Hippos are potentially the most aggressive animal on land. Where sharks are known to be deadly in the sea, in 2020 there were only 129 total cases of shark attacks. Hippos on the other hand average several hundred fatal attacks on humans every year. Are these dangerous giants all-powerful?
Hippos don’t have to worry about predators
It’s hard to believe there are animals on the planet who are predator-free. Apex predators are animals who survive at the top of their food chain, meaning that — bar any freak accidents — they have no natural predators. They are THE predator. Hippos arguably fall in this category.

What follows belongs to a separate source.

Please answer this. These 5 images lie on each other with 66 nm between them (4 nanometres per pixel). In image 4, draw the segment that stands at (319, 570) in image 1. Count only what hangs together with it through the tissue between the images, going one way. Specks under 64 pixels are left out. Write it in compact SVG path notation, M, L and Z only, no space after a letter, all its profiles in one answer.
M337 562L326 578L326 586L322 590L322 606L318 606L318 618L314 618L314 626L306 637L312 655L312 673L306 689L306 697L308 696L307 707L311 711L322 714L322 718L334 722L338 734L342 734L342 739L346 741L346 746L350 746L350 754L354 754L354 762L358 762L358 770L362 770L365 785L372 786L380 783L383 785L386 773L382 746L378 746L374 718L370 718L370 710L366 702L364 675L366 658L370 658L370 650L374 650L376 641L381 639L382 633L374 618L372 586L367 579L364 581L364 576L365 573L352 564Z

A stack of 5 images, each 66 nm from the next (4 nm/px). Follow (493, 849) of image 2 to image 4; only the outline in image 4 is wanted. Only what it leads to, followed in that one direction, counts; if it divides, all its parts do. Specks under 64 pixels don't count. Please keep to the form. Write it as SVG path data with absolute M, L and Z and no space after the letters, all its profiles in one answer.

The young and small of any species are always targets for predators. Crocodiles and spotted hyenas are known to go after hippo calves. Rare tales of crocodiles taking down fully grown female hippos or previously injured (and thus weaker) fully grown males are told, with little proof of this being a regular occurrence.
Sometimes, lions will take a swing at them. These attacks are few and far between, as they’re normally not worth the lion’s effort. Lions are a fraction of the size of hippos and would need help to take one down. Even if being pursued by 4 lionesses, the mighty hippo can escape. Sometimes, the situation turns on the lion and the hippo attacks the big cat, injuring her fatally.
How do hippos defend themselves?
Believe it or not, their speed is one of their biggest boons. Hippos can run as fast as humans — even as fast as legendary Usain Bolt! Perhaps they should be given a gold medal, especially since they’re dragging tons of weight along with them. Hippos can weight an average of 3,300 lbs (almost 2 tons) which may explain why a couple of lions will struggle to overpower one.
Before things get physical, hippos will put on a display of power to scare off an enemy. They make a variety of noises and thrash if they’re in the water. If the situation escalates, they will use their teeth that grow over a foot in length. It is rare, though, and usually only used defensively. Normally, these large teeth serve in fighting other hippos in showy mating competitions.
The Hippo’s Biggest Enemy
It may not be surprising that the hippo’s biggest foe is man. Poachers are the reason why hippos are given the Vulnerable conservation status. In Africa, there are some places hippo meat is seen as a delicacy. Their teeth are also hunted for as an alternative to elephant ivory. Hippo hunting isn’t carried out just for commercial gain.
Some poach hippos for the sake of the community. Knowing how harmful hippos can be, especially to humans, some people organize hunts against these dangerous creatures.
In one very bizarre turn of events, famous drug lord Pablo Escobar imported 4 hippos for his estate in Colombia. Upon his death, they were abandoned and left to run wild. The local government supported an initiative to hunt down the hippos which were reeking havoc in the area, but animal rights protests shut it down after the first one was killed.
As it turns out, hippos don’t tend to be as hungry hungry as we thought. They only eat about 1% of their bodyweight each day and it’s pure grass. Very rare reports of them eating carrion or even each other have surfaced, but this is not normal behavior. The hippo’s stomach is not designed to digest meat, so a carnivorous diet would be completely unsupportable.
Hippos also have a lot of turf wars with crocodiles. Usually they’ll just be chased off, but if the reptile gets too close, the amphibious mammal will go in for the kill.
Hippos are a more formidable animal than many imagine. These seemingly docile waders have a long history of violence. While they may not be as ruthless as a grizzly or a killer whale, they are a force to be reckoned with.